⟨
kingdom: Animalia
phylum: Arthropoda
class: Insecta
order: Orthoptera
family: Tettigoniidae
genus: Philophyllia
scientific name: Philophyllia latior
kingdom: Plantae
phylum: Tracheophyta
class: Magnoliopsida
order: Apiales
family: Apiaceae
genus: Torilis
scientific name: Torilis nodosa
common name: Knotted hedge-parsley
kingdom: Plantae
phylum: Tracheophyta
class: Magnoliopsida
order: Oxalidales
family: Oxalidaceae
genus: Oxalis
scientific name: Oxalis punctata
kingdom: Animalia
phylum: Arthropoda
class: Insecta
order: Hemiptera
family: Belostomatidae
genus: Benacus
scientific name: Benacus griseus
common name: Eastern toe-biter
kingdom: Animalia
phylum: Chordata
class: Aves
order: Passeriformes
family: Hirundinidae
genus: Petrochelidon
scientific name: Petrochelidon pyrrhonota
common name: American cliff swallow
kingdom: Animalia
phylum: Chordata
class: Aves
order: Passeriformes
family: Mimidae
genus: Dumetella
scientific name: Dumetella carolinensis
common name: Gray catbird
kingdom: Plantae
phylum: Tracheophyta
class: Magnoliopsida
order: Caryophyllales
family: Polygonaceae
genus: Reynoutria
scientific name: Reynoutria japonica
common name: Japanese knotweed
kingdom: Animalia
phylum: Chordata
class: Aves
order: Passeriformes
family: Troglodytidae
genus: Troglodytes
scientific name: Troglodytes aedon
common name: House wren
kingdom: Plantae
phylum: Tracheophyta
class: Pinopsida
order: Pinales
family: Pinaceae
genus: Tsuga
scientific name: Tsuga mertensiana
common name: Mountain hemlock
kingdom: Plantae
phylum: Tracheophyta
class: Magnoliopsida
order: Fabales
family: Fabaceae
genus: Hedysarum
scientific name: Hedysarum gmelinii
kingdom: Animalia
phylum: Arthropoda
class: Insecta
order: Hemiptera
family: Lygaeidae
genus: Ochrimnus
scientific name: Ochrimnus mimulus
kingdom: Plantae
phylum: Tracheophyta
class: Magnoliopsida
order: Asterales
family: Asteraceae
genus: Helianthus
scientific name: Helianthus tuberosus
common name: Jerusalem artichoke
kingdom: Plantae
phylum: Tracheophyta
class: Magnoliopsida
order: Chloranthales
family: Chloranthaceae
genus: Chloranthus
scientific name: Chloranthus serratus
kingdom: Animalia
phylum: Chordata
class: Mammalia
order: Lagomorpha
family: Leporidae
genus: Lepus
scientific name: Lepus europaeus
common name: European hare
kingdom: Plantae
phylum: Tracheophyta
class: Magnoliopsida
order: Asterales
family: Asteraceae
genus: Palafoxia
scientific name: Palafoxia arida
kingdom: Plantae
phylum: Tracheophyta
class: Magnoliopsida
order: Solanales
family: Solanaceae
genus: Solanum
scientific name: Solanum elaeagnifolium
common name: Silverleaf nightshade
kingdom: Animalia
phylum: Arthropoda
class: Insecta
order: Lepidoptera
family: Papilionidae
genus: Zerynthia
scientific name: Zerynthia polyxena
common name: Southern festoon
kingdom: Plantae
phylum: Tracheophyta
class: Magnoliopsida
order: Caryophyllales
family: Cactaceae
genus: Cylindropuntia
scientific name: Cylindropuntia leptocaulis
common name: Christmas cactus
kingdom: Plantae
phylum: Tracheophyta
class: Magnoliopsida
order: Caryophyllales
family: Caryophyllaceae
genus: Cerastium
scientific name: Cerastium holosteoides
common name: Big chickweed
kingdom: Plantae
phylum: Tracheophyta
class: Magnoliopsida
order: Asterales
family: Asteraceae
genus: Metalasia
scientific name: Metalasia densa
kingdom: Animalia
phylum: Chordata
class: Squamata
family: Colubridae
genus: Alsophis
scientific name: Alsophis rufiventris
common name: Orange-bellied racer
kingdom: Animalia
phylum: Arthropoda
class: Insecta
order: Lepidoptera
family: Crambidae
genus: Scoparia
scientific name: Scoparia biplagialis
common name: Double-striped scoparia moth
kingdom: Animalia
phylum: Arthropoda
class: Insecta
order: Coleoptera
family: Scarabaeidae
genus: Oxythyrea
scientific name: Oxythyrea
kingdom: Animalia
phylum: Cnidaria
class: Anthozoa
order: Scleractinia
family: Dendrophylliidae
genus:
⟩
#### TASK REQUIREMENTS
Format every line of the data above as a numbered list, omitting any blank lines.

#### FULL OUTPUT
1. kingdom: Animalia
2. phylum: Arthropoda
3. class: Insecta
4. order: Orthoptera
5. family: Tettigoniidae
6. genus: Philophyllia
7. scientific name: Philophyllia latior
8. kingdom: Plantae
9. phylum: Tracheophyta
10. class: Magnoliopsida
11. order: Apiales
12. family: Apiaceae
13. genus: Torilis
14. scientific name: Torilis nodosa
15. common name: Knotted hedge-parsley
16. kingdom: Plantae
17. phylum: Tracheophyta
18. class: Magnoliopsida
19. order: Oxalidales
20. family: Oxalidaceae
21. genus: Oxalis
22. scientific name: Oxalis punctata
23. kingdom: Animalia
24. phylum: Arthropoda
25. class: Insecta
26. order: Hemiptera
27. family: Belostomatidae
28. genus: Benacus
29. scientific name: Benacus griseus
30. common name: Eastern toe-biter
31. kingdom: Animalia
32. phylum: Chordata
33. class: Aves
34. order: Passeriformes
35. family: Hirundinidae
36. genus: Petrochelidon
37. scientific name: Petrochelidon pyrrhonota
38. common name: American cliff swallow
39. kingdom: Animalia
40. phylum: Chordata
41. class: Aves
42. order: Passeriformes
43. family: Mimidae
44. genus: Dumetella
45. scientific name: Dumetella carolinensis
46. common name: Gray catbird
47. kingdom: Plantae
48. phylum: Tracheophyta
49. class: Magnoliopsida
50. order: Caryophyllales
51. family: Polygonaceae
52. genus: Reynoutria
53. scientific name: Reynoutria japonica
54. common name: Japanese knotweed
55. kingdom: Animalia
56. phylum: Chordata
57. class: Aves
58. order: Passeriformes
59. family: Troglodytidae
60. genus: Troglodytes
61. scientific name: Troglodytes aedon
62. common name: House wren
63. kingdom: Plantae
64. phylum: Tracheophyta
65. class: Pinopsida
66. order: Pinales
67. family: Pinaceae
68. genus: Tsuga
69. scientific name: Tsuga mertensiana
70. common name: Mountain hemlock
71. kingdom: Plantae
72. phylum: Tracheophyta
73. class: Magnoliopsida
74. order: Fabales
75. family: Fabaceae
76. genus: Hedysarum
77. scientific name: Hedysarum gmelinii
78. kingdom: Animalia
79. phylum: Arthropoda
80. class: Insecta
81. order: Hemiptera
82. family: Lygaeidae
83. genus: Ochrimnus
84. scientific name: Ochrimnus mimulus
85. kingdom: Plantae
86. phylum: Tracheophyta
87. class: Magnoliopsida
88. order: Asterales
89. family: Asteraceae
90. genus: Helianthus
91. scientific name: Helianthus tuberosus
92. common name: Jerusalem artichoke
93. kingdom: Plantae
94. phylum: Tracheophyta
95. class: Magnoliopsida
96. order: Chloranthales
97. family: Chloranthaceae
98. genus: Chloranthus
99. scientific name: Chloranthus serratus
100. kingdom: Animalia
101. phylum: Chordata
102. class: Mammalia
103. order: Lagomorpha
104. family: Leporidae
105. genus: Lepus
106. scientific name: Lepus europaeus
107. common name: European hare
108. kingdom: Plantae
109. phylum: Tracheophyta
110. class: Magnoliopsida
111. order: Asterales
112. family: Asteraceae
113. genus: Palafoxia
114. scientific name: Palafoxia arida
115. kingdom: Plantae
116. phylum: Tracheophyta
117. class: Magnoliopsida
118. order: Solanales
119. family: Solanaceae
120. genus: Solanum
121. scientific name: Solanum elaeagnifolium
122. common name: Silverleaf nightshade
123. kingdom: Animalia
124. phylum: Arthropoda
125. class: Insecta
126. order: Lepidoptera
127. family: Papilionidae
128. genus: Zerynthia
129. scientific name: Zerynthia polyxena
130. common name: Southern festoon
131. kingdom: Plantae
132. phylum: Tracheophyta
133. class: Magnoliopsida
134. order: Caryophyllales
135. family: Cactaceae
136. genus: Cylindropuntia
137. scientific name: Cylindropuntia leptocaulis
138. common name: Christmas cactus
139. kingdom: Plantae
140. phylum: Tracheophyta
141. class: Magnoliopsida
142. order: Caryophyllales
143. family: Caryophyllaceae
144. genus: Cerastium
145. scientific name: Cerastium holosteoides
146. common name: Big chickweed
147. kingdom: Plantae
148. phylum: Tracheophyta
149. class: Magnoliopsida
150. order: Asterales
151. family: Asteraceae
152. genus: Metalasia
153. scientific name: Metalasia densa
154. kingdom: Animalia
155. phylum: Chordata
156. class: Squamata
157. family: Colubridae
158. genus: Alsophis
159. scientific name: Alsophis rufiventris
160. common name: Orange-bellied racer
161. kingdom: Animalia
162. phylum: Arthropoda
163. class: Insecta
164. order: Lepidoptera
165. family: Crambidae
166. genus: Scoparia
167. scientific name: Scoparia biplagialis
168. common name: Double-striped scoparia moth
169. kingdom: Animalia
170. phylum: Arthropoda
171. class: Insecta
172. order: Coleoptera
173. family: Scarabaeidae
174. genus: Oxythyrea
175. scientific name: Oxythyrea
176. kingdom: Animalia
177. phylum: Cnidaria
178. class: Anthozoa
179. order: Scleractinia
180. family: Dendrophylliidae
181. genus:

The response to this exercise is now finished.